How the state is going to build up workforce when it has not addressed better pay for home nurses is unclear. Based on Indiana’s significant shortage of home nurses, shifting thousands of patients from nursing homes to being cared for in their own homes could make the crisis even worse if the state does not create a plan to quickly attract more home nurses.

“The industry isn’t sustainable in Indiana at its current pace, let alone sending more patients to home care, and we know more and more people want home health care,” Totaro told 13News. “We can’t accommodate more patients in home care without the state adjusting its spending.”

Credit: WTHR
Sue Halvorson is one of several home health care nurses who has cared for Eric Berry.

FSSA believes improved access to home healthcare can be “budget neutral” because, as Totaro pointed out, home nursing care generally costs much less than healthcare provided in a nursing home or hospital.

“Because the cost of institutional care is so much greater than home care, you don’t have to keep that many people out of institutions to really offset the costs that it would take to move to managed care,” explained Dan Rusyniak, FSSA chief medical officer.

Whether the money comes from the state General Assembly or from reallocating federal Medicaid funding, increasing reimbursement rates for home nurses will be essential if the governor’s newly-announced long-term care plan is to be successful.

Families impacted by Indiana’s home nursing crisis tell 13News they don’t care where the funding comes from. They simply want state leaders to properly fund home health care so Hoosiers can access the millions of hours of home nursing they desperately need.

“You think about how long this fight has been going on and it just seems like it’s getting worse. It’s costing lives,” said Melissa Young, who is still mourning the recent death of her uncle. “I know Jim. If he was still with us, he’d still be fighting this and trying to advocate for individuals. Nursing homes just aren’t appropriate for every individual.”

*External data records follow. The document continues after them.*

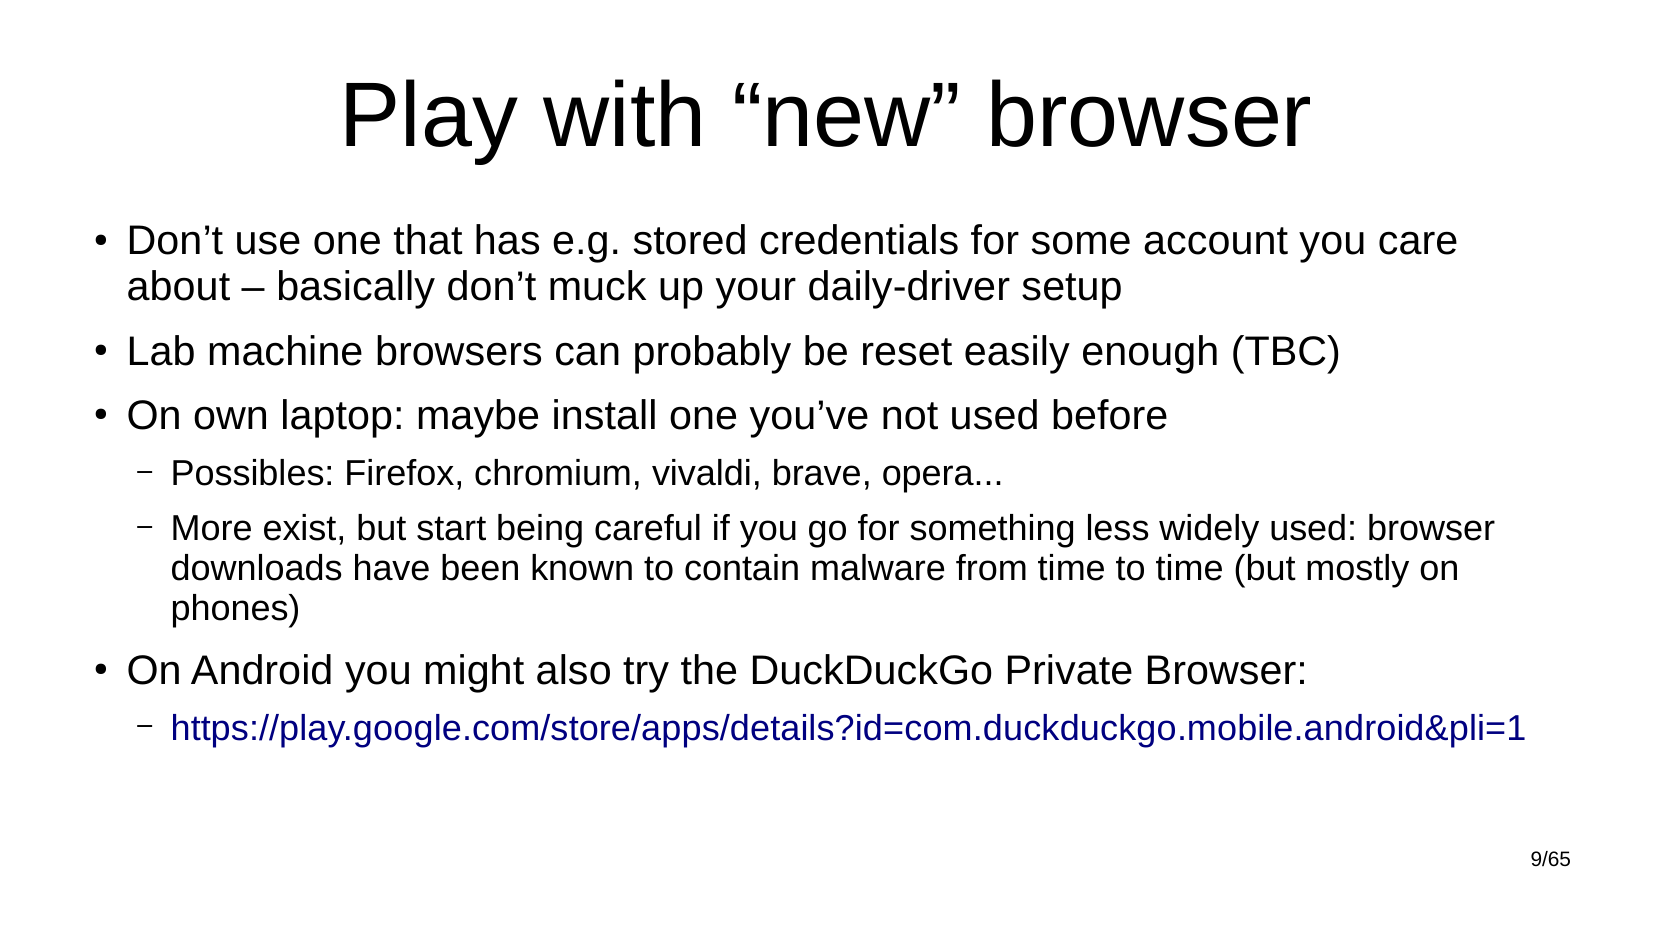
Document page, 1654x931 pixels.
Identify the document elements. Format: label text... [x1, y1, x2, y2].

title Play with “new” browser [82, 37, 1571, 193]
list Don’t use one that has e.g. stored credentials for some account you care about – basically don’t muck up your daily-driver setup Lab machine browsers can probably be reset easily enough (TBC) On own laptop: maybe install one you’ve not used before Possibles: Firefox, chromium, vivaldi, brave, opera... More exist, but start being careful if you go for something less widely used: browser downloads have been known to contain malware from time to time (but mostly on phones) On Android you might also try the DuckDuckGo Private Browser: https://play.google.com/store/apps/details?id=com.duckduckgo.mobile.android&pli=1 [82, 217, 1571, 758]
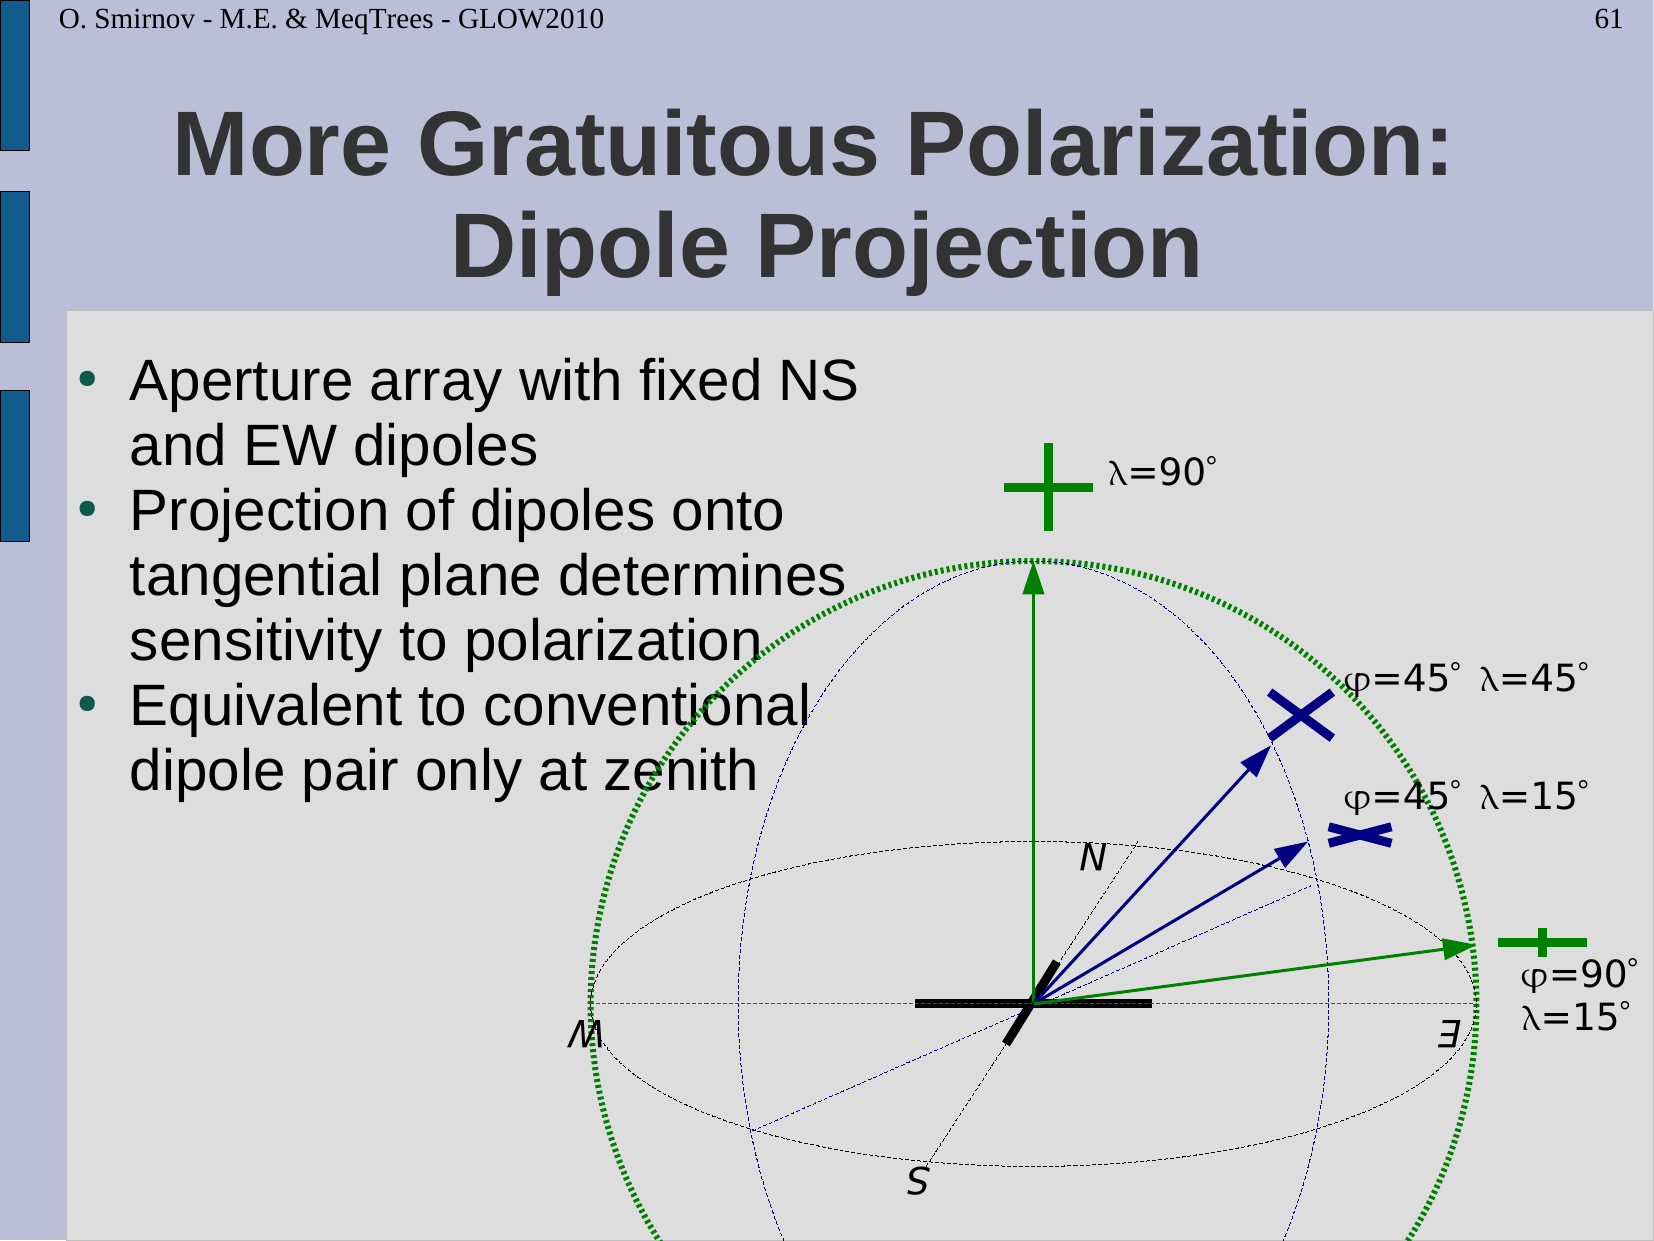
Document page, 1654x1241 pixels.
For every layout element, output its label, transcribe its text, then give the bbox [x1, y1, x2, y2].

text_box =45˚ =15˚ [1328, 767, 1625, 827]
text_box =90˚ [1092, 443, 1329, 502]
text_box S [885, 1151, 945, 1210]
text_box E [1417, 1004, 1477, 1063]
text_box =90˚ =15˚ [1505, 944, 1654, 1047]
text_box W [561, 1003, 621, 1063]
list Aperture array with fixed NS and EW dipoles Projection of dipoles onto tangential plane determines sensitivity to polarization Equivalent to conventional dipole pair only at zenith [59, 347, 916, 857]
title More Gratuitous Polarization: Dipole Projection [121, 92, 1534, 298]
text_box =45˚ =45˚ [1328, 649, 1625, 708]
text_box N [1062, 827, 1123, 886]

FSSA response to 13News questions about state's rebalancing plan

In response to WTHR’s questions about the state’s long-term care “rebalancing” plan and whether FSSA will increase reimbursement rates for home nurses and home health aides, FSSA spokesman Jim Gavin provided 13News with the following statement:

Improving Indiana’s home- and community-based services and supports system is a top priority for our agency, with the ultimate goal being to give more people on Medicaid the choice and ability to receive quality care at home by making services and supports more effective and better coordinated. FSSA is actively engaged with providers and stakeholders on a multi-faceted strategy to make this a reality. This coalition of experts is looking closely at the financial matters including how rates would be structured under the new system. As Dr. Sullivan stated in the press conference, the goal for this program is to achieve a 50/50 split (spending 50% on home- and community-based services and 50% on institutional services) and that doing so would move more of the overall spend into the home- and community-based realm while allowing the program as a whole to be budget neutral. 

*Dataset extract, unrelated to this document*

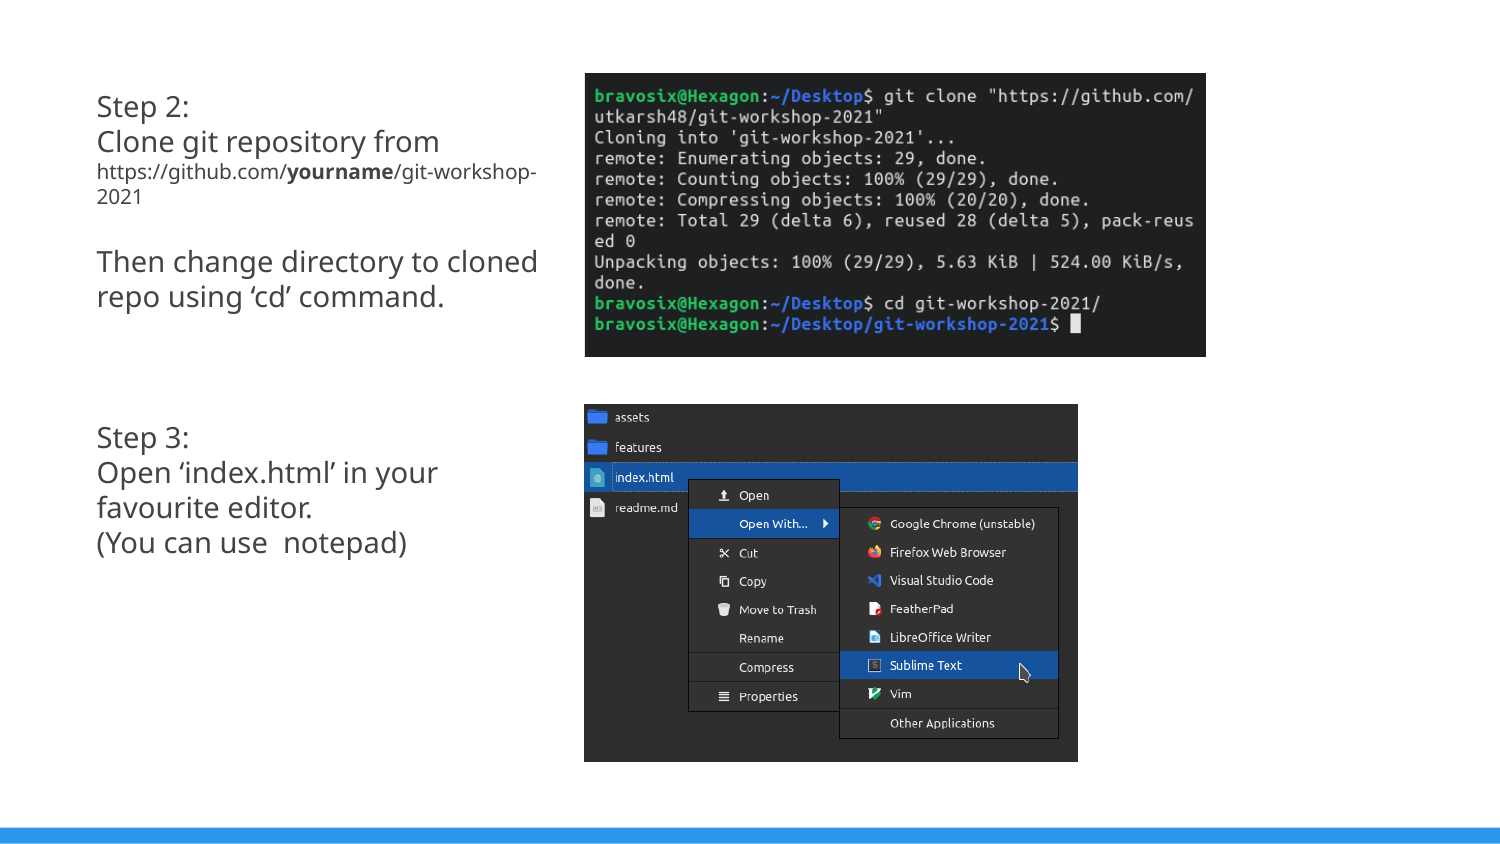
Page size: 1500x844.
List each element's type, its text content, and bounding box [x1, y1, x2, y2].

 When we spoke in 2019, no one would have anticipated the pandemic that hit within months and that required immediate, emergency action by our agency, along with countless policy changes and new initiatives to meet Hoosiers’ needs. Providers, stakeholders and advocates were also fully engaged in pandemic response throughout 2020. Discussions with these partners are now once again in full force with excellent participation. 

When Dr. Sullivan spoke with you in 2019 she explained that the matter of increased funding for home health would need to be taken up by the Indiana General Assembly during a budget session. Given that this process is complex with multiple stakeholder groups, the finance workgroup is taking a comprehensive look at priorities and restructures over the next several biennium budgets.